Exercise directions:
From the entries that follow, report every line in which "Budgets" occurs.

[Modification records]

○ ○ ○ ○ ○ ○ ○

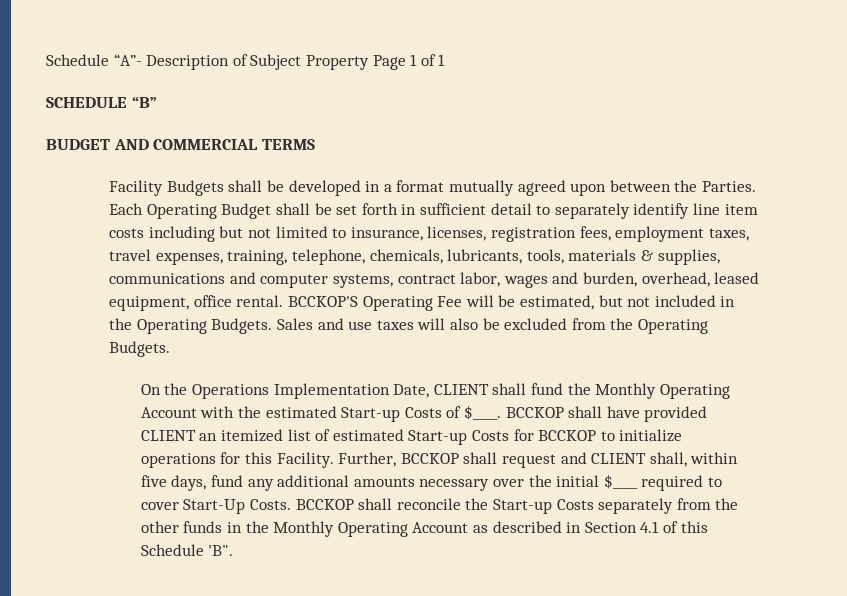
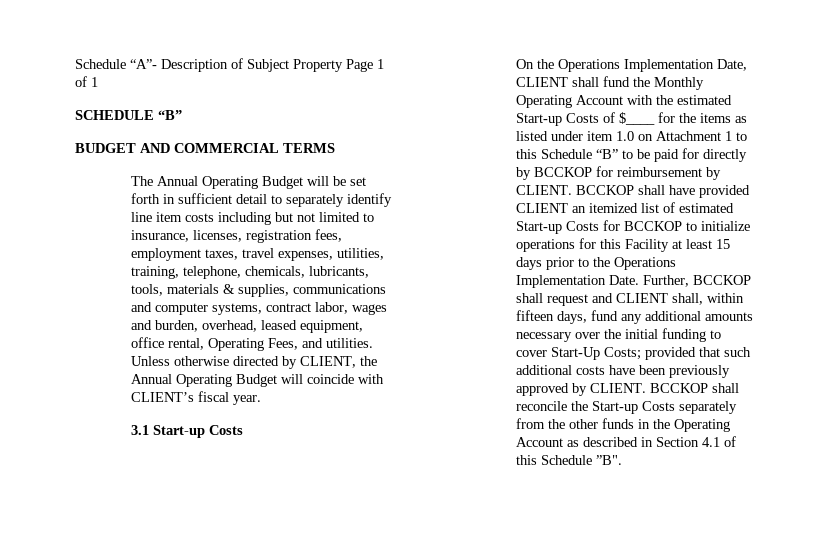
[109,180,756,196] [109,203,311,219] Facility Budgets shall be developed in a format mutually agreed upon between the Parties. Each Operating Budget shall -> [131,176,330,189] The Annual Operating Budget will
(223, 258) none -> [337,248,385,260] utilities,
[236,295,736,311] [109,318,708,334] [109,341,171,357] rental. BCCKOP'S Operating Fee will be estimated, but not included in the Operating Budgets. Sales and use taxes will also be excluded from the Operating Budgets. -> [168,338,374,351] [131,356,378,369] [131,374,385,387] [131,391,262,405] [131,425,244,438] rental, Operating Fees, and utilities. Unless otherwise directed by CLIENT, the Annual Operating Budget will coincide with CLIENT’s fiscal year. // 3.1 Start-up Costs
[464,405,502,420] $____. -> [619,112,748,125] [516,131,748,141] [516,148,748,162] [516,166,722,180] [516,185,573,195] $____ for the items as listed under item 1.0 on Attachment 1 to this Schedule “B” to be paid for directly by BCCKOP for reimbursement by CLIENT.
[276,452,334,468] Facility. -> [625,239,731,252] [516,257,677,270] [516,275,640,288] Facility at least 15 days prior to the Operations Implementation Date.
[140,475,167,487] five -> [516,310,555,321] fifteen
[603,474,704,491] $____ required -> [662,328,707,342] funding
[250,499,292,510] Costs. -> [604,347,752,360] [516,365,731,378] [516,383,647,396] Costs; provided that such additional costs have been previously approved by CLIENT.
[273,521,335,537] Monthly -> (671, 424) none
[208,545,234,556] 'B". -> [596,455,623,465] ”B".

○ ○ ○ ○ ○ ○ ○

Your response:
[109,180,756,196] [109,203,311,219] Facility Budgets shall be developed in a format mutually agreed upon between the Parties. Each Operating Budget shall -> [131,176,330,189] The Annual Operating Budget will
[236,295,736,311] [109,318,708,334] [109,341,171,357] rental. BCCKOP'S Operating Fee will be estimated, but not included in the Operating Budgets. Sales and use taxes will also be excluded from the Operating Budgets. -> [168,338,374,351] [131,356,378,369] [131,374,385,387] [131,391,262,405] [131,425,244,438] rental, Operating Fees, and utilities. Unless otherwise directed by CLIENT, the Annual Operating Budget will coincide with CLIENT’s fiscal year. // 3.1 Start-up Costs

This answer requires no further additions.